About this exercise: An exact reproduction is needed of every line from the beginning of the data down to and including the line that contains "This site may", minus the pictures.

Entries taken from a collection
# # # # #

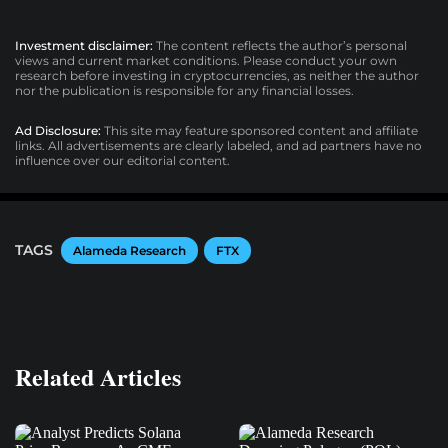
Investment disclaimer:
The content reflects the author’s personal
views and current market conditions. Please conduct your own
research before investing in cryptocurrencies, as neither the author
nor the publication is responsible for any financial losses.
Ad Disclosure:
This site may feature sponsored content and affiliate
links. All advertisements are clearly labeled, and ad partners have no
influence over our editorial content.
TAGS
Alameda Research
FTX
Related Articles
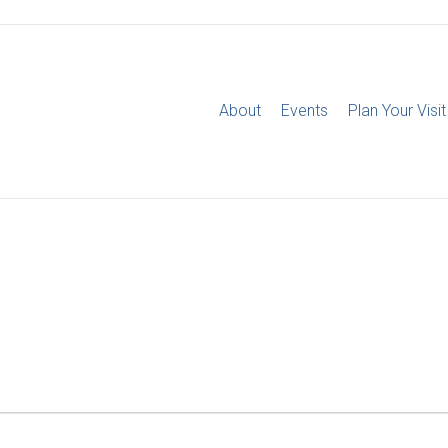
About
Events
Plan Your Visit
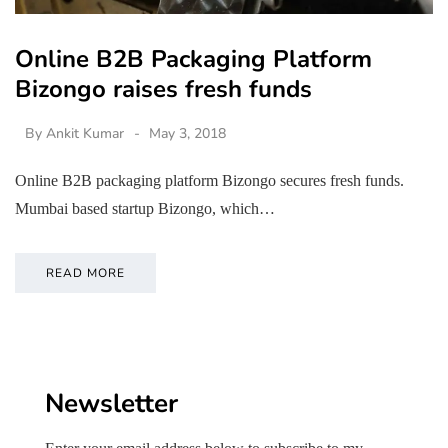
Online B2B Packaging Platform
Bizongo raises fresh funds
By
Ankit Kumar
May 3, 2018
Online B2B packaging platform Bizongo secures fresh funds.
Mumbai based startup Bizongo, which…
READ MORE
Newsletter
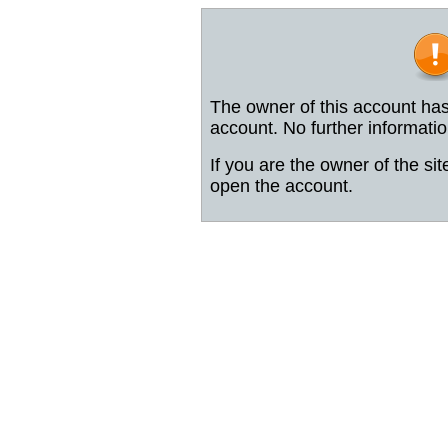
The owner of this account has
account. No further informatio
If you are the owner of the sit
open the account.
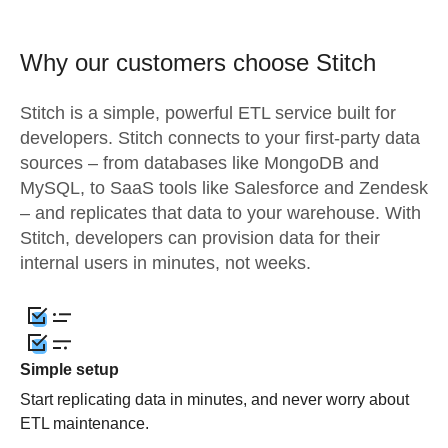
Why our customers choose Stitch
Stitch is a simple, powerful ETL service built for
developers. Stitch connects to your first-party data
sources – from databases like MongoDB and
MySQL, to SaaS tools like Salesforce and Zendesk
– and replicates that data to your warehouse. With
Stitch, developers can provision data for their
internal users in minutes, not weeks.
Simple setup
Start replicating data in minutes, and never worry about
ETL maintenance.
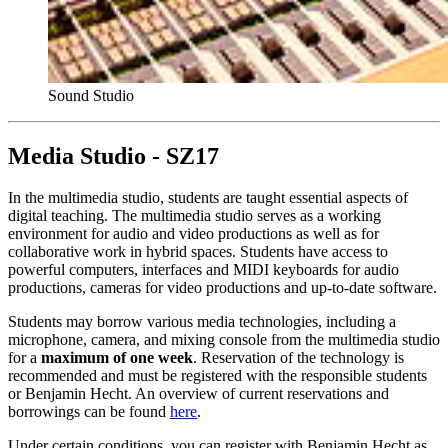
Sound Studio
Media Studio - SZ17
In the multimedia studio, students are taught essential aspects of
digital teaching. The multimedia studio serves as a working
environment for audio and video productions as well as for
collaborative work in hybrid spaces. Students have access to
powerful computers, interfaces and MIDI keyboards for audio
productions, cameras for video productions and up-to-date software.
Students may borrow various media technologies, including a
microphone, camera, and mixing console from the multimedia studio
for a
maximum of one week
. Reservation of the technology is
recommended and must be registered with the responsible students
or Benjamin Hecht. An overview of current reservations and
borrowings can be found
here
.
Under certain conditions, you can register with Benjamin Hecht as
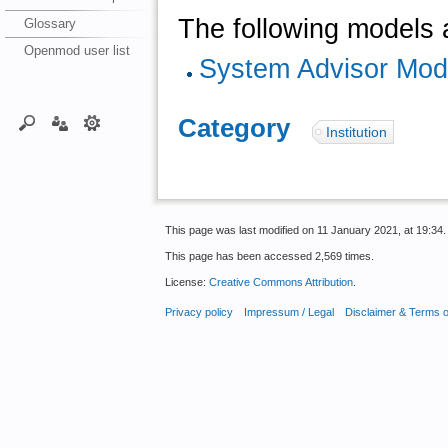
The following models a
Glossary
Openmod user list
System Advisor Mod
Category
:
Institution
This page was last modified on 11 January 2021, at 19:34.
This page has been accessed 2,569 times.
License:
Creative Commons Attribution
.
Privacy policy
Impressum / Legal
Disclaimer & Terms 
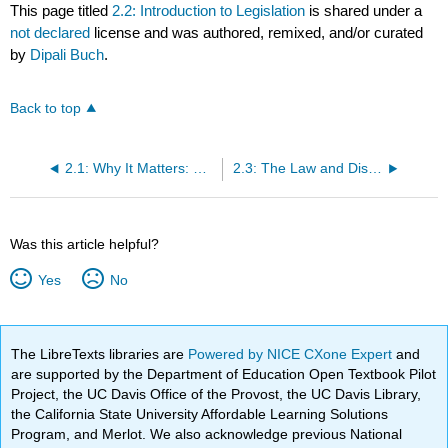
This page titled
2.2: Introduction to Legislation
is shared under a
not declared
license and was authored, remixed, and/or curated
by
Dipali Buch
.
Back to top
2.1: Why It Matters: Diversity in the Workplace
2.3: The Law and Discrimination
Was this article helpful?
Yes
No
The LibreTexts libraries are
Powered by NICE CXone Expert
and
are supported by the Department of Education Open Textbook Pilot
Project, the UC Davis Office of the Provost, the UC Davis Library,
the California State University Affordable Learning Solutions
Program, and Merlot. We also acknowledge previous National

# # # # #

Answer below:
Investment disclaimer:
The content reflects the author’s personal
views and current market conditions. Please conduct your own
research before investing in cryptocurrencies, as neither the author
nor the publication is responsible for any financial losses.
Ad Disclosure:
This site may feature sponsored content and affiliate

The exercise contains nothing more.